One of the major draws Boise holds for performers is the diversity in sound. Zurilgen touched on how much he enjoys this aspect of Boise’s music scene.

“The analogy that I like to use is we’re on different boats but we sail the same sea,” Zurilgen said. “So obviously you’ll have your indie people but also there’s a really thriving metal and hardcore scene right now, which I think is interesting … it’s just a whole bunch of different facets of stuff that is culminating in this melting pot.”

Be on the lookout for Moon Reservoir’s upcoming single, releasing in March. 

Josue Hernandez, vocalist for “Los Syringas” is a new addition to the Boise music scene as his band was founded in 2020, however, Hernandez is anything but new to making music.

Although he began making music at a young age, Hernandez didn’t have much exposure to live shows in his youth. Hernandez discussed the importance of house shows for a thriving local music community.

Hernandez noted that after moving to Boise and forming his band, he realized that attending house shows was the most effective way to get a sense of a town’s music scene. 

The willingness of other bands to collaborate, even if they differ in style is something that has stuck out to Hernandez in Boise’s music industry,

“I will say that I feel like our band is a little bit detached from the music scene just because our goals might be a little different than house shows, and then when you have different goals you might not get to hang out with other bands,” Hernandez said. “Every band that we’ve interacted with, they’re always nice, like, they’re always really accepting. Everyone’s willing to work together, even if you don’t match genres.”

Hernandez discussed “Los Syringas” goal to have his band create music that a wide range of people and audiences can enjoy.

“I do know that there are certain genres that are pretty polarizing,” Hernandez said. “I think the band as a whole agrees we want to make music for everyone.
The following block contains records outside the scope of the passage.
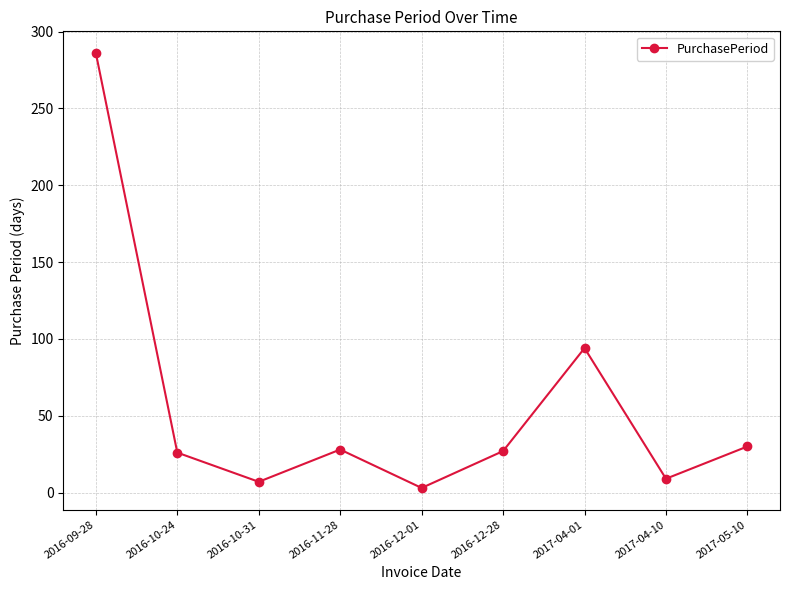

The value at 2017-04-10 is 9. True or false?

True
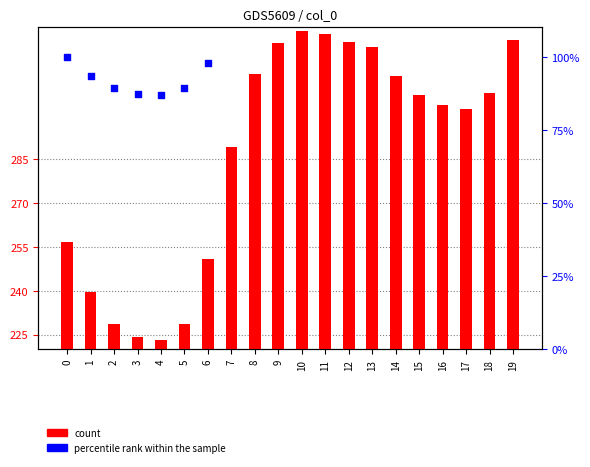

What is the total value across all series at 2?

317.9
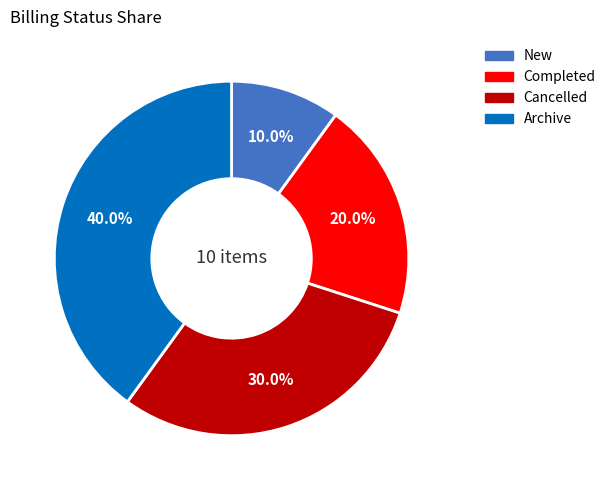

Is there a majority slice in this chart?

No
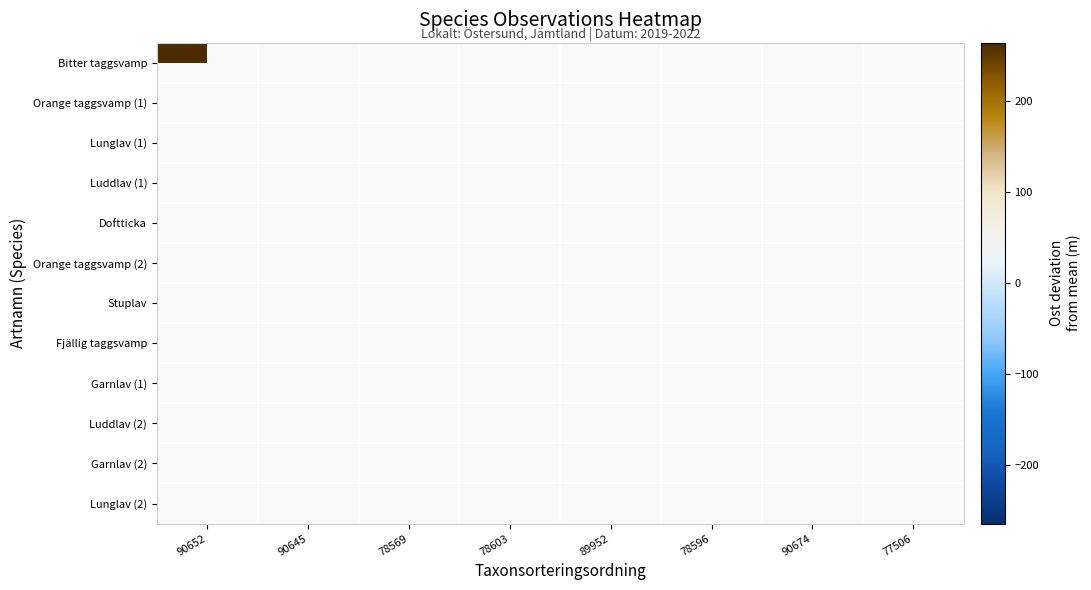

Which series has the largest range (max minus min)?

Bitter taggsvamp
Some of us might like polarizing genres, but I think because we all want to be happy with it, it just naturally works for almost any listener.”

Hernandez echoed an earlier sentiment that there has seemed to be an influx of creativity in recent years.

“It’s not necessarily new people, it’s just people willing to do new projects,” Hernandez said. “It’s okay if a band breaks up for sure because sometimes it breaks up and turns into three bands and that’s just better for everyone. I think that boldness to create or rediscover their new musical journey, I think that’s been the biggest change in the music scene since 2020.”

Any music lover can consider themselves lucky to live somewhere like Boise, home to a music community that is full of heart and a passion for creating. The city has had quite the journey over the years and if these band members are any indication, it’s only going to get better from here.